SUPPLIED RECORDS>
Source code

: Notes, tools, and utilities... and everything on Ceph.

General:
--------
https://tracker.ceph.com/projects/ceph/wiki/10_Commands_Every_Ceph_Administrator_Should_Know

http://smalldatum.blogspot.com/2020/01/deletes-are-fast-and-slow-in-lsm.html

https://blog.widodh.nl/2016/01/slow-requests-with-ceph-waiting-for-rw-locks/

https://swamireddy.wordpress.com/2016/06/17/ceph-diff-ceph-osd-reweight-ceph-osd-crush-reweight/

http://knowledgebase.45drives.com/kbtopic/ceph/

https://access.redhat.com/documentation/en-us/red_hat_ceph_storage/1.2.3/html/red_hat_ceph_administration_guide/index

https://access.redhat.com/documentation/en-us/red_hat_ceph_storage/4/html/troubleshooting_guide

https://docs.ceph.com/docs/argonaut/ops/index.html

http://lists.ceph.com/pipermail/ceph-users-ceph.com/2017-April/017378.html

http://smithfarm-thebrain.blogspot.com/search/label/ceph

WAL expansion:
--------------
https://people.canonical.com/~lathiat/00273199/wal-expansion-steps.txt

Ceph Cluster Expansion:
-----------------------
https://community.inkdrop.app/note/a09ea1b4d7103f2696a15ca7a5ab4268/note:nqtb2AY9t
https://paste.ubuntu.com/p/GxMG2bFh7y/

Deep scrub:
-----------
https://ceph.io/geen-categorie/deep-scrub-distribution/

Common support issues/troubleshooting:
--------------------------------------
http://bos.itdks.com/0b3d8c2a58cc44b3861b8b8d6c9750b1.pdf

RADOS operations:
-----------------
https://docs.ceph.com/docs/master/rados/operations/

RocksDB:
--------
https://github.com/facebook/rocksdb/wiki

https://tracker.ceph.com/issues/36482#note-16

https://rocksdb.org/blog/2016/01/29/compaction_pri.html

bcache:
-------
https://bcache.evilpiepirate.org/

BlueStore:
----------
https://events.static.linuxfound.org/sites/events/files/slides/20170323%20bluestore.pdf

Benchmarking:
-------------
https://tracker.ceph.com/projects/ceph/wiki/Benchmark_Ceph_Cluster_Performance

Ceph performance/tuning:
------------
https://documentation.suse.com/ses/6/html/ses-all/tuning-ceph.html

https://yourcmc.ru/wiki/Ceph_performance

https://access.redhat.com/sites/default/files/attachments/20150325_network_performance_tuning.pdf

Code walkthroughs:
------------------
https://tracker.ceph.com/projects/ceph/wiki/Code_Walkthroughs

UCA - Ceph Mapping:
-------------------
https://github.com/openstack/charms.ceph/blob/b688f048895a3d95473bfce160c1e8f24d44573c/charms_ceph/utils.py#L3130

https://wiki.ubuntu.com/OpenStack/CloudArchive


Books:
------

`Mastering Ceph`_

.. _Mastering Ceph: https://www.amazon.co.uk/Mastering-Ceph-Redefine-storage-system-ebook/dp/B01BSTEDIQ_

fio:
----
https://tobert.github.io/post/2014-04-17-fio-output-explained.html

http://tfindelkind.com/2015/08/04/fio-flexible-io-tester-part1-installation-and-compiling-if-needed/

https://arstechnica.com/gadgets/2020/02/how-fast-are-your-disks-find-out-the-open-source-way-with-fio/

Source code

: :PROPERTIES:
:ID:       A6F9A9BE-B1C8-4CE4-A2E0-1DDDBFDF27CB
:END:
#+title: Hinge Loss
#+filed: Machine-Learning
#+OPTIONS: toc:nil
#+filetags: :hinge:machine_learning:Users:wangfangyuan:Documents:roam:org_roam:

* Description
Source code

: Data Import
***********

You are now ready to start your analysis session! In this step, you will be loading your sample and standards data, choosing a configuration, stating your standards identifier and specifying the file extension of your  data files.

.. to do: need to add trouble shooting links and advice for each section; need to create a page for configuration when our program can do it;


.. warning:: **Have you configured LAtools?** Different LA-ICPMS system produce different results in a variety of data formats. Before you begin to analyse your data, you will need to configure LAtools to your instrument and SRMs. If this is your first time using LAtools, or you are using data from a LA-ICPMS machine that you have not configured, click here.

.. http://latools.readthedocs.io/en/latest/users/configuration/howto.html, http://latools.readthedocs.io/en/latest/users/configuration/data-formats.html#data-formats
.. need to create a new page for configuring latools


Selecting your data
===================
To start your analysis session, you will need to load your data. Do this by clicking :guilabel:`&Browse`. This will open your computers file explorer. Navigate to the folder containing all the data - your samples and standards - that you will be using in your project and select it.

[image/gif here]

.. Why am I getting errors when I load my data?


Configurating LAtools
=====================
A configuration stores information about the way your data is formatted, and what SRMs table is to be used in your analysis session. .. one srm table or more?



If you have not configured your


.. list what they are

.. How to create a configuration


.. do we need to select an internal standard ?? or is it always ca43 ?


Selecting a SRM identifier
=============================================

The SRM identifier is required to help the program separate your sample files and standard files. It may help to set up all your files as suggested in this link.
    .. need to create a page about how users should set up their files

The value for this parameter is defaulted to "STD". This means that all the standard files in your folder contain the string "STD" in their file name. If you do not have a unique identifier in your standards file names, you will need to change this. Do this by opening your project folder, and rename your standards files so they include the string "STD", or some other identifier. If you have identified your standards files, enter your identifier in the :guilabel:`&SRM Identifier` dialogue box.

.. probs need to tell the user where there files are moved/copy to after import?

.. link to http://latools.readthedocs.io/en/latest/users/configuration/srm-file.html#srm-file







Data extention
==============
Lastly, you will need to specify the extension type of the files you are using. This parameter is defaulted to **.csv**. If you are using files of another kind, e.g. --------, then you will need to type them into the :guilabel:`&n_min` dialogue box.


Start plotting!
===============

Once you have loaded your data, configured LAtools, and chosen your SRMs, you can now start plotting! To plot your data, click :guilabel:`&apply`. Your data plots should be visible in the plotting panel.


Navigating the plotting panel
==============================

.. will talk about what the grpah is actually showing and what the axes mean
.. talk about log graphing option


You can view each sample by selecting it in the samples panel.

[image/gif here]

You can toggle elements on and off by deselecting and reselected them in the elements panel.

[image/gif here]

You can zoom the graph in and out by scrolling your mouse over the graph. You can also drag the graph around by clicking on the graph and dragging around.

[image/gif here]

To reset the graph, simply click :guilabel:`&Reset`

EXERCISE>
Would you set down every entry again, exactly?

SOLUTION TO THIS PROBLEM>
Source code

: Notes, tools, and utilities... and everything on Ceph.

General:
--------
https://tracker.ceph.com/projects/ceph/wiki/10_Commands_Every_Ceph_Administrator_Should_Know

http://smalldatum.blogspot.com/2020/01/deletes-are-fast-and-slow-in-lsm.html

https://blog.widodh.nl/2016/01/slow-requests-with-ceph-waiting-for-rw-locks/

https://swamireddy.wordpress.com/2016/06/17/ceph-diff-ceph-osd-reweight-ceph-osd-crush-reweight/

http://knowledgebase.45drives.com/kbtopic/ceph/

https://access.redhat.com/documentation/en-us/red_hat_ceph_storage/1.2.3/html/red_hat_ceph_administration_guide/index

https://access.redhat.com/documentation/en-us/red_hat_ceph_storage/4/html/troubleshooting_guide

https://docs.ceph.com/docs/argonaut/ops/index.html

http://lists.ceph.com/pipermail/ceph-users-ceph.com/2017-April/017378.html

http://smithfarm-thebrain.blogspot.com/search/label/ceph

WAL expansion:
--------------
https://people.canonical.com/~lathiat/00273199/wal-expansion-steps.txt

Ceph Cluster Expansion:
-----------------------
https://community.inkdrop.app/note/a09ea1b4d7103f2696a15ca7a5ab4268/note:nqtb2AY9t
https://paste.ubuntu.com/p/GxMG2bFh7y/

Deep scrub:
-----------
https://ceph.io/geen-categorie/deep-scrub-distribution/

Common support issues/troubleshooting:
--------------------------------------
http://bos.itdks.com/0b3d8c2a58cc44b3861b8b8d6c9750b1.pdf

RADOS operations:
-----------------
https://docs.ceph.com/docs/master/rados/operations/

RocksDB:
--------
https://github.com/facebook/rocksdb/wiki

https://tracker.ceph.com/issues/36482#note-16

https://rocksdb.org/blog/2016/01/29/compaction_pri.html

bcache:
-------
https://bcache.evilpiepirate.org/

BlueStore:
----------
https://events.static.linuxfound.org/sites/events/files/slides/20170323%20bluestore.pdf

Benchmarking:
-------------
https://tracker.ceph.com/projects/ceph/wiki/Benchmark_Ceph_Cluster_Performance

Ceph performance/tuning:
------------
https://documentation.suse.com/ses/6/html/ses-all/tuning-ceph.html

https://yourcmc.ru/wiki/Ceph_performance

https://access.redhat.com/sites/default/files/attachments/20150325_network_performance_tuning.pdf

Code walkthroughs:
------------------
https://tracker.ceph.com/projects/ceph/wiki/Code_Walkthroughs

UCA - Ceph Mapping:
-------------------
https://github.com/openstack/charms.ceph/blob/b688f048895a3d95473bfce160c1e8f24d44573c/charms_ceph/utils.py#L3130

https://wiki.ubuntu.com/OpenStack/CloudArchive


Books:
------

`Mastering Ceph`_

.. _Mastering Ceph: https://www.amazon.co.uk/Mastering-Ceph-Redefine-storage-system-ebook/dp/B01BSTEDIQ_

fio:
----
https://tobert.github.io/post/2014-04-17-fio-output-explained.html

http://tfindelkind.com/2015/08/04/fio-flexible-io-tester-part1-installation-and-compiling-if-needed/

https://arstechnica.com/gadgets/2020/02/how-fast-are-your-disks-find-out-the-open-source-way-with-fio/

Source code

: :PROPERTIES:
:ID:       A6F9A9BE-B1C8-4CE4-A2E0-1DDDBFDF27CB
:END:
#+title: Hinge Loss
#+filed: Machine-Learning
#+OPTIONS: toc:nil
#+filetags: :hinge:machine_learning:Users:wangfangyuan:Documents:roam:org_roam:

* Description
Source code

: Data Import
***********

You are now ready to start your analysis session! In this step, you will be loading your sample and standards data, choosing a configuration, stating your standards identifier and specifying the file extension of your  data files.

.. to do: need to add trouble shooting links and advice for each section; need to create a page for configuration when our program can do it;


.. warning:: **Have you configured LAtools?** Different LA-ICPMS system produce different results in a variety of data formats. Before you begin to analyse your data, you will need to configure LAtools to your instrument and SRMs. If this is your first time using LAtools, or you are using data from a LA-ICPMS machine that you have not configured, click here.

.. http://latools.readthedocs.io/en/latest/users/configuration/howto.html, http://latools.readthedocs.io/en/latest/users/configuration/data-formats.html#data-formats
.. need to create a new page for configuring latools


Selecting your data
===================
To start your analysis session, you will need to load your data. Do this by clicking :guilabel:`&Browse`. This will open your computers file explorer. Navigate to the folder containing all the data - your samples and standards - that you will be using in your project and select it.

[image/gif here]

.. Why am I getting errors when I load my data?


Configurating LAtools
=====================
A configuration stores information about the way your data is formatted, and what SRMs table is to be used in your analysis session. .. one srm table or more?



If you have not configured your


.. list what they are

.. How to create a configuration


.. do we need to select an internal standard ?? or is it always ca43 ?


Selecting a SRM identifier
=============================================

The SRM identifier is required to help the program separate your sample files and standard files. It may help to set up all your files as suggested in this link.
    .. need to create a page about how users should set up their files

The value for this parameter is defaulted to "STD". This means that all the standard files in your folder contain the string "STD" in their file name. If you do not have a unique identifier in your standards file names, you will need to change this. Do this by opening your project folder, and rename your standards files so they include the string "STD", or some other identifier. If you have identified your standards files, enter your identifier in the :guilabel:`&SRM Identifier` dialogue box.

.. probs need to tell the user where there files are moved/copy to after import?

.. link to http://latools.readthedocs.io/en/latest/users/configuration/srm-file.html#srm-file







Data extention
==============
Lastly, you will need to specify the extension type of the files you are using. This parameter is defaulted to **.csv**. If you are using files of another kind, e.g. --------, then you will need to type them into the :guilabel:`&n_min` dialogue box.


Start plotting!
===============

Once you have loaded your data, configured LAtools, and chosen your SRMs, you can now start plotting! To plot your data, click :guilabel:`&apply`. Your data plots should be visible in the plotting panel.


Navigating the plotting panel
==============================

.. will talk about what the grpah is actually showing and what the axes mean
.. talk about log graphing option


You can view each sample by selecting it in the samples panel.

[image/gif here]

You can toggle elements on and off by deselecting and reselected them in the elements panel.

[image/gif here]

You can zoom the graph in and out by scrolling your mouse over the graph. You can also drag the graph around by clicking on the graph and dragging around.

[image/gif here]

To reset the graph, simply click :guilabel:`&Reset`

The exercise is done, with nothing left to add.